As the patent battle between Fitbit and Jawbone neared its settlement, the two companies reportedly entertained talks around a potential acquisition. However, those discussions broke down, and Jawbone is now scrambling to raise funds to continue operating.
The Financial Times reports (subscription required) that talks were preliminary and came to an end when Fitbit suggested a price that “was a tiny fraction of Jawbone’s $1.5 billion valuation” from a year ago, when it raised $165 million in funding.
Now that the potential marriage is out of the question, Jawbone has to figure out its financial future. The company faces pressure not only externally, but internally from its investors. Investment manager BlackRock put in $300 million and has reportedly indicated its desire to have Jawbone sold. The company has since hired an investment bank to enlist bids, but chief executive Hosain Rahman wrote in an email obtained by Fortune last year that no significant interest had arisen.

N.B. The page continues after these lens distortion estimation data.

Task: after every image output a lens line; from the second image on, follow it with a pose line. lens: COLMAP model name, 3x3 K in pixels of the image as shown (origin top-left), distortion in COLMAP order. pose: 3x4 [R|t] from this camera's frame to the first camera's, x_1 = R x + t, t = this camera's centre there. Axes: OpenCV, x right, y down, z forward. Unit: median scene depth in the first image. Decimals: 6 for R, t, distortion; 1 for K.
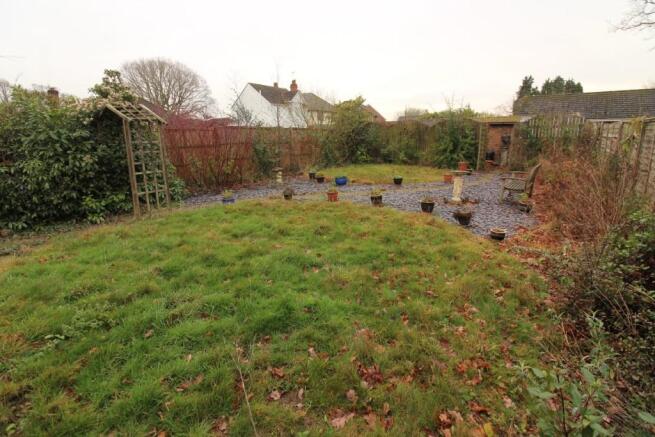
lens RADIAL K [[304.4, 0, 326.3], [0, 304.4, 216.4], [0, 0, 1]] dist [-0.014063, -0.005719]
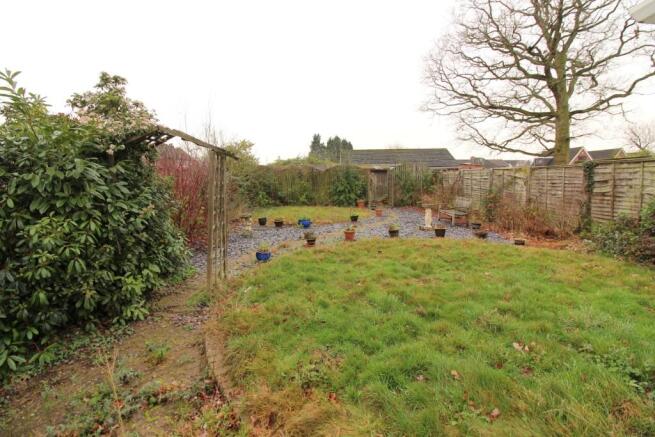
lens RADIAL K [[304.4, 0, 331.3], [0, 304.4, 212.1], [0, 0, 1]] dist [-0.014063, -0.005719]
pose [[0.774327, -0.063712, 0.629571, -0.331360], [0.160924, 0.982035, -0.098544, -0.025538], [-0.611982, 0.177618, 0.770668, 0.114102]]
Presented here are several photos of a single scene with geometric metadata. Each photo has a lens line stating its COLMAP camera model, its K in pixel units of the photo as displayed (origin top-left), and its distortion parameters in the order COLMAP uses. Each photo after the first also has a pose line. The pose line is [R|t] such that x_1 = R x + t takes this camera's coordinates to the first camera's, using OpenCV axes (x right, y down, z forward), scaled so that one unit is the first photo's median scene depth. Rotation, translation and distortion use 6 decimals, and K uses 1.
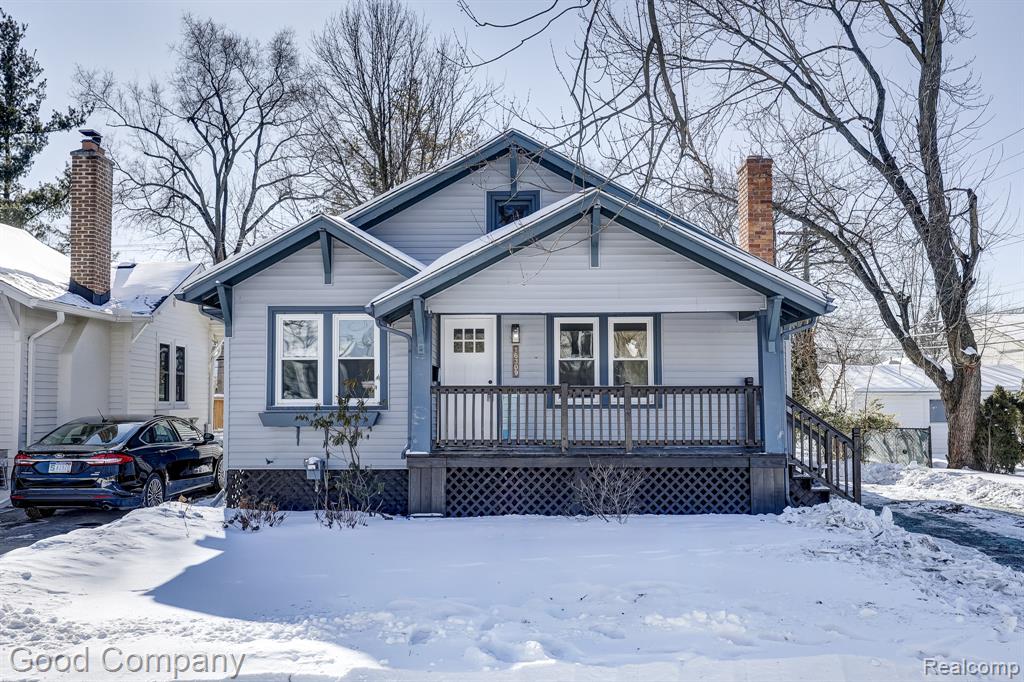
lens RADIAL K [[936.2, 0, 512.0], [0, 936.2, 341.0], [0, 0, 1]] dist [0.002847, 0.005437]
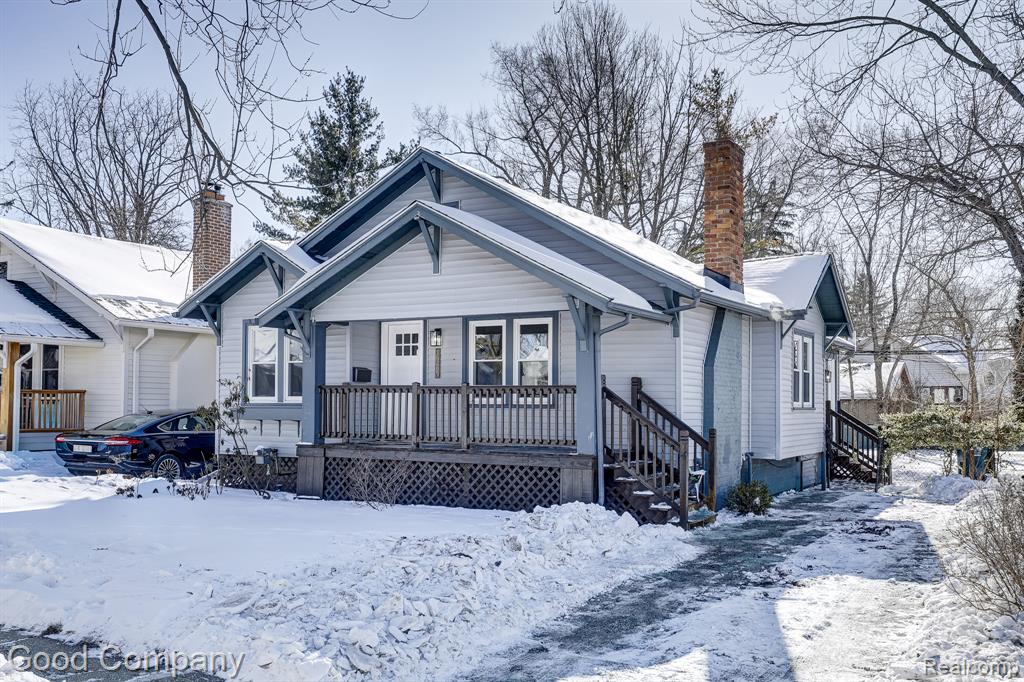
lens RADIAL K [[969.9, 0, 514.8], [0, 969.9, 372.5], [0, 0, 1]] dist [-0.003710, 0.002912]
pose [[0.878879, -0.005963, -0.477007, 0.635792], [0.019959, 0.999506, 0.024280, 0.007333], [0.476626, -0.030859, 0.878564, 0.067157]]
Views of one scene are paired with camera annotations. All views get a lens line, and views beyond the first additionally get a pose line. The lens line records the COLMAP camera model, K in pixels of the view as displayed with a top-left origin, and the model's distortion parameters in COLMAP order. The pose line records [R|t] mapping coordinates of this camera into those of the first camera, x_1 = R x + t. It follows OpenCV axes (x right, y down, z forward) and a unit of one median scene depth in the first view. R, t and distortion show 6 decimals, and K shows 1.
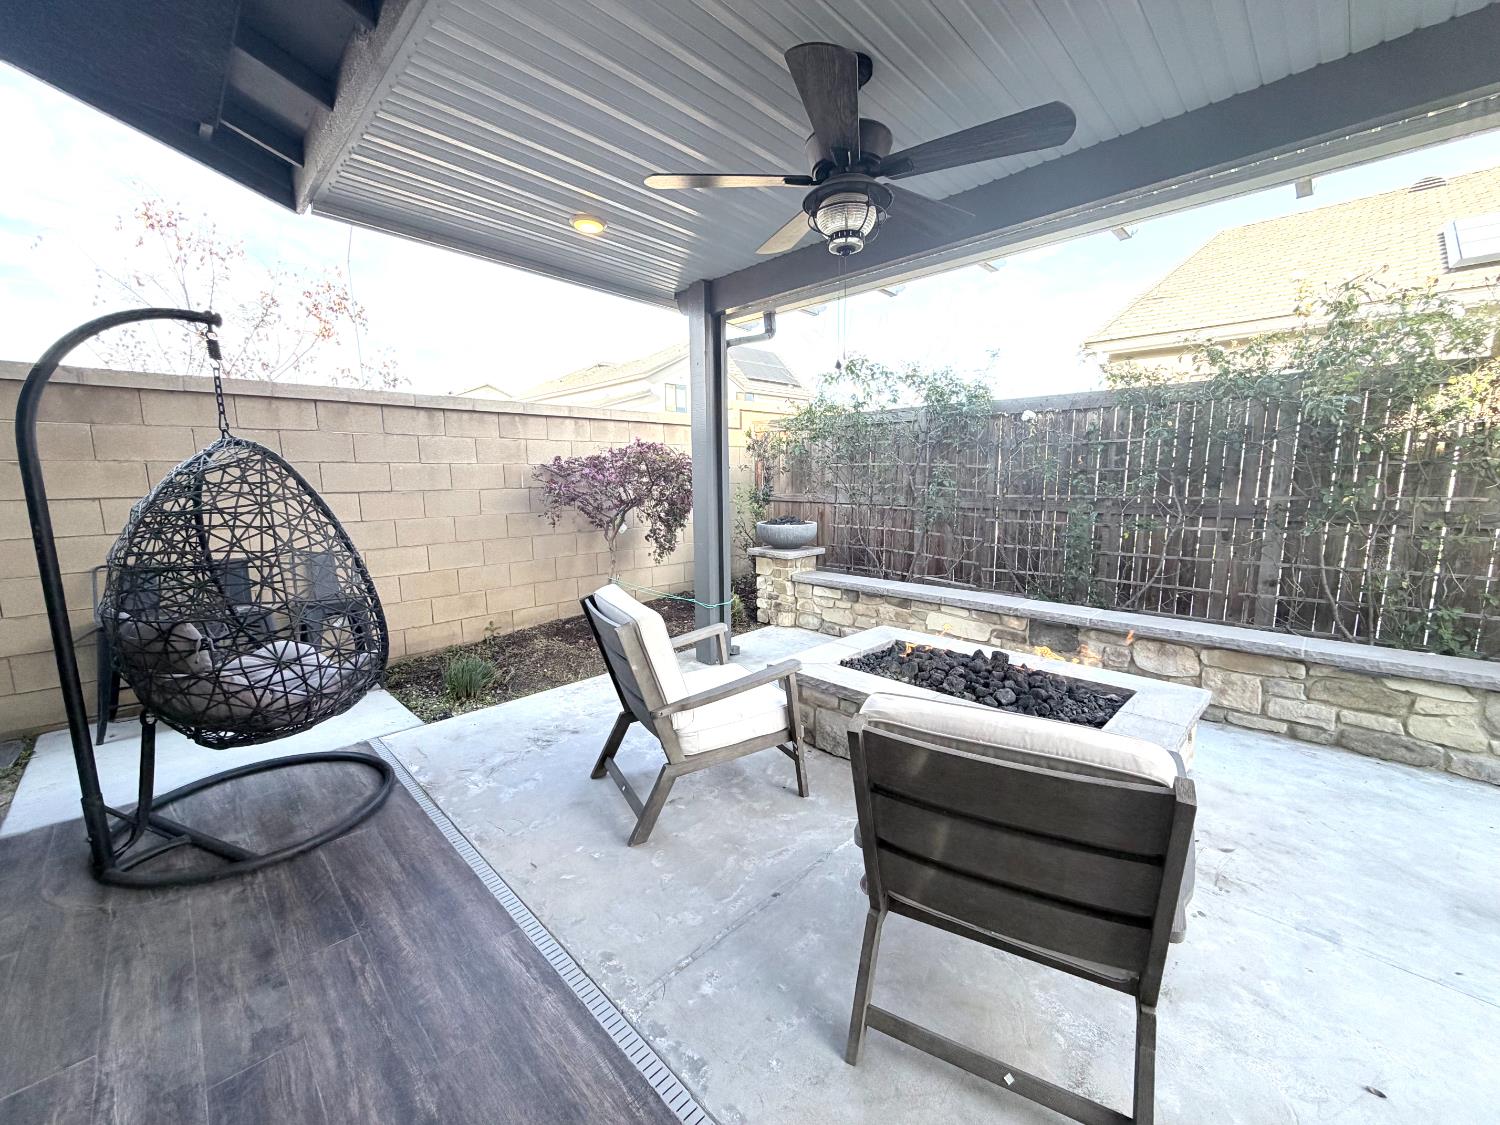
lens RADIAL K [[597.4, 0, 755.2], [0, 597.4, 564.9], [0, 0, 1]] dist [0.000423, 0.000018]
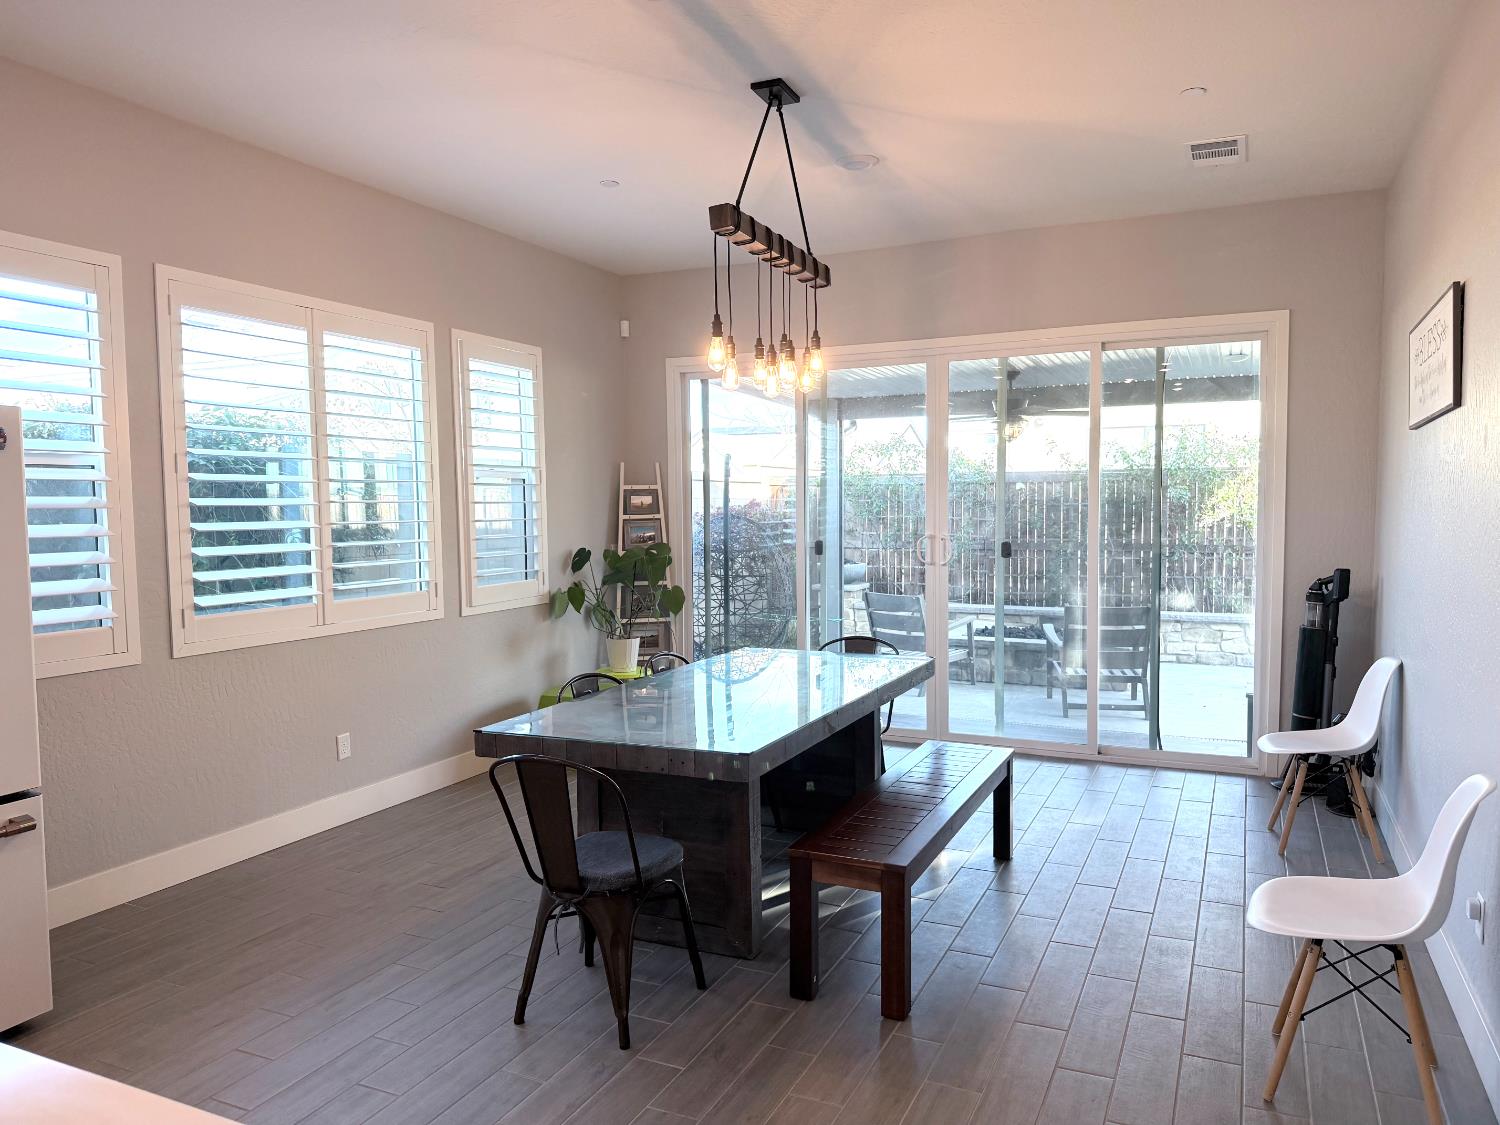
lens RADIAL K [[1059.2, 0, 748.9], [0, 1059.2, 567.2], [0, 0, 1]] dist [0.028661, -0.005757]
pose [[0.941106, -0.016469, 0.337709, -1.378523], [0.047390, 0.995379, -0.083521, 0.177482], [-0.334773, 0.094606, 0.937538, -1.576539]]
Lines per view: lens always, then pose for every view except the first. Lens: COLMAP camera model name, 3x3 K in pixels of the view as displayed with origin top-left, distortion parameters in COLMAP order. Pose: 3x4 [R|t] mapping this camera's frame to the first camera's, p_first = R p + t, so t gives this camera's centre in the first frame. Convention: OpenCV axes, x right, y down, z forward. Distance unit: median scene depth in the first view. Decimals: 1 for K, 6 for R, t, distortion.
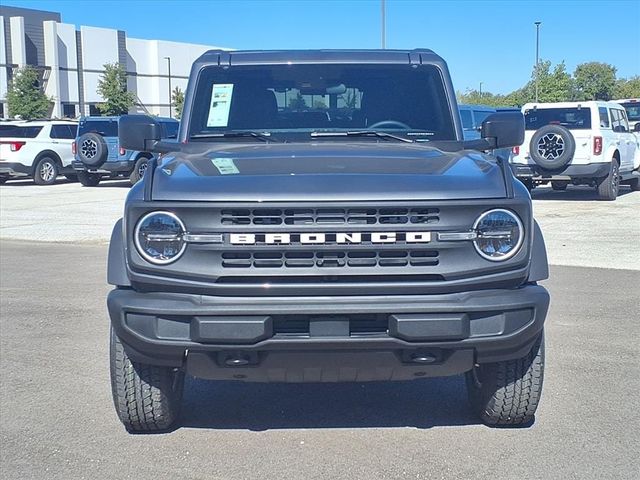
lens RADIAL K [[983.7, 0, 330.5], [0, 983.7, 223.8], [0, 0, 1]] dist [0.228243, 0.000000]
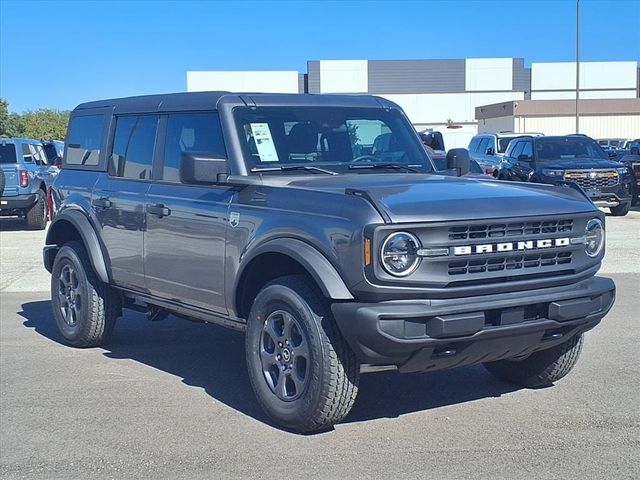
lens RADIAL K [[1034.5, 0, 318.3], [0, 1034.5, 240.6], [0, 0, 1]] dist [0.157339, 0.000000]
pose [[0.829562, -0.049700, 0.556199, -0.958055], [0.061908, 0.998077, -0.003149, -0.004228], [-0.554973, 0.037046, 0.831043, 0.020833]]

Today’s reports also indicate that things may be turning up a bit, as Jawbone could be close to securing funds from an undisclosed investor.
Had a deal gone through, it would have been another consolidation in the wearable market, joining Fitbit’s acquisition of European smartwatch brand Vector this week, of Pebble late last year, with Pebble’s subsequent shutdown. Of course, it would have also been interesting because for more than a year, Jawbone and Fitbit had been suing each other, alleging patent infringement and theft of trade secrets. Fitbit dropped the case involving the former issue near the end of December — a trial in the International Trade Commission had been scheduled for March. However, the case centered around trade secret misappropriation is set for trial this year in a California state court.
We’ve reached out to both Jawbone and Fitbit for comment and will update if we hear back.